SUPPLIED MATERIAL:
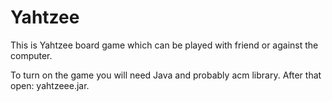 # Yahtzee
This is Yahtzee board game which can be played with friend or against the computer.

To turn on the game you will need Java and probably acm library. After that open: yahtzeee.jar.
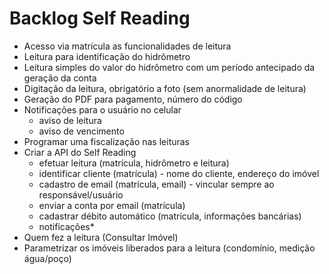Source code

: ﻿# Backlog Self Reading

- Acesso via matrícula as funcionalidades de leitura
- Leitura para identificação do hidrômetro
- Leitura simples do valor do hidrômetro com um período antecipado da geração da conta
- Digitação da leitura, obrigatório a foto (sem anormalidade de leitura)
- Geração do PDF para pagamento, número do código
- Notificações para o usuário no celular
  - aviso de leitura
  - aviso de vencimento
- Programar uma fiscalização nas leituras
- Criar a API do Self Reading
  - efetuar leitura (matrícula, hidrômetro e leitura)
  - identificar cliente (matrícula) - nome do cliente, endereço do imóvel
  - cadastro de email (matrícula, email) - vincular sempre ao responsável/usuário
  - enviar a conta por email (matrícula)
  - cadastrar débito automático (matrícula, informações bancárias)
  - notificações*
- Quem fez a leitura (Consultar Imóvel)
- Parametrizar os imóveis liberados para a leitura (condomínio, medição água/poço)
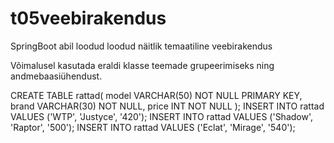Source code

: # t05veebirakendus

SpringBoot abil loodud loodud näitlik temaatiline veebirakendus

Võimalusel kasutada eraldi klasse teemade grupeerimiseks ning andmebaasiühendust.


CREATE TABLE rattad(
	model VARCHAR(50) NOT NULL PRIMARY KEY,
	brand VARCHAR(30) NOT NULL,
	price INT NOT NULL
);
INSERT INTO rattad VALUES ('WTP', 'Justyce', '420');
INSERT INTO rattad VALUES ('Shadow', 'Raptor', '500');
INSERT INTO rattad VALUES ('Eclat', 'Mirage', '540');
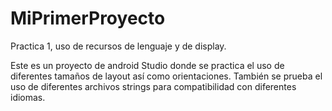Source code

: # MiPrimerProyecto
Practica 1, uso de recursos de lenguaje y de display.

Este es un proyecto de android Studio donde se practica el uso de diferentes tamaños de layout así como orientaciones.
También se prueba el uso de diferentes archivos strings para compatibilidad con diferentes idiomas.
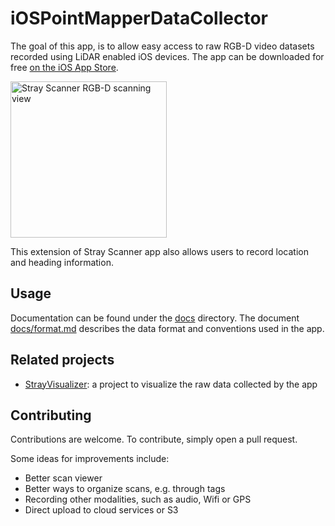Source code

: 
# iOSPointMapperDataCollector

The goal of this app, is to allow easy access to raw RGB-D video datasets recorded using LiDAR enabled iOS devices. The app can be downloaded for free [on the iOS App Store](https://apps.apple.com/us/app/stray-scanner/id1557051662).

<img src="images/screenshot.jpg" style="width: 250px" alt="Stray Scanner RGB-D scanning view">

This extension of Stray Scanner app also allows users to record location and heading information.

## Usage

Documentation can be found under the [docs](docs/) directory. The document [docs/format.md](docs/format.md) describes the data format and conventions used in the app.

## Related projects

- [StrayVisualizer](https://github.com/himanshunaidu/StrayVisualizer): a project to visualize the raw data collected by the app

## Contributing

Contributions are welcome. To contribute, simply open a pull request.

Some ideas for improvements include:
- Better scan viewer
- Better ways to organize scans, e.g. through tags
- Recording other modalities, such as audio, Wifi or GPS
- Direct upload to cloud services or S3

WHAT TO WORK ON: Those lines of the records above that run from the one containing "- Digitação da" through the one containing "Este es un proyecto" should be returned exactly, with no pictures among them.

FINISHED TASK:
- Digitação da leitura, obrigatório a foto (sem anormalidade de leitura)
- Geração do PDF para pagamento, número do código
- Notificações para o usuário no celular
  - aviso de leitura
  - aviso de vencimento
- Programar uma fiscalização nas leituras
- Criar a API do Self Reading
  - efetuar leitura (matrícula, hidrômetro e leitura)
  - identificar cliente (matrícula) - nome do cliente, endereço do imóvel
  - cadastro de email (matrícula, email) - vincular sempre ao responsável/usuário
  - enviar a conta por email (matrícula)
  - cadastrar débito automático (matrícula, informações bancárias)
  - notificações*
- Quem fez a leitura (Consultar Imóvel)
- Parametrizar os imóveis liberados para a leitura (condomínio, medição água/poço)
Source code

: # t05veebirakendus

SpringBoot abil loodud loodud näitlik temaatiline veebirakendus

Võimalusel kasutada eraldi klasse teemade grupeerimiseks ning andmebaasiühendust.


CREATE TABLE rattad(
	model VARCHAR(50) NOT NULL PRIMARY KEY,
	brand VARCHAR(30) NOT NULL,
	price INT NOT NULL
);
INSERT INTO rattad VALUES ('WTP', 'Justyce', '420');
INSERT INTO rattad VALUES ('Shadow', 'Raptor', '500');
INSERT INTO rattad VALUES ('Eclat', 'Mirage', '540');
Source code

: # MiPrimerProyecto
Practica 1, uso de recursos de lenguaje y de display.

Este es un proyecto de android Studio donde se practica el uso de diferentes tamaños de layout así como orientaciones.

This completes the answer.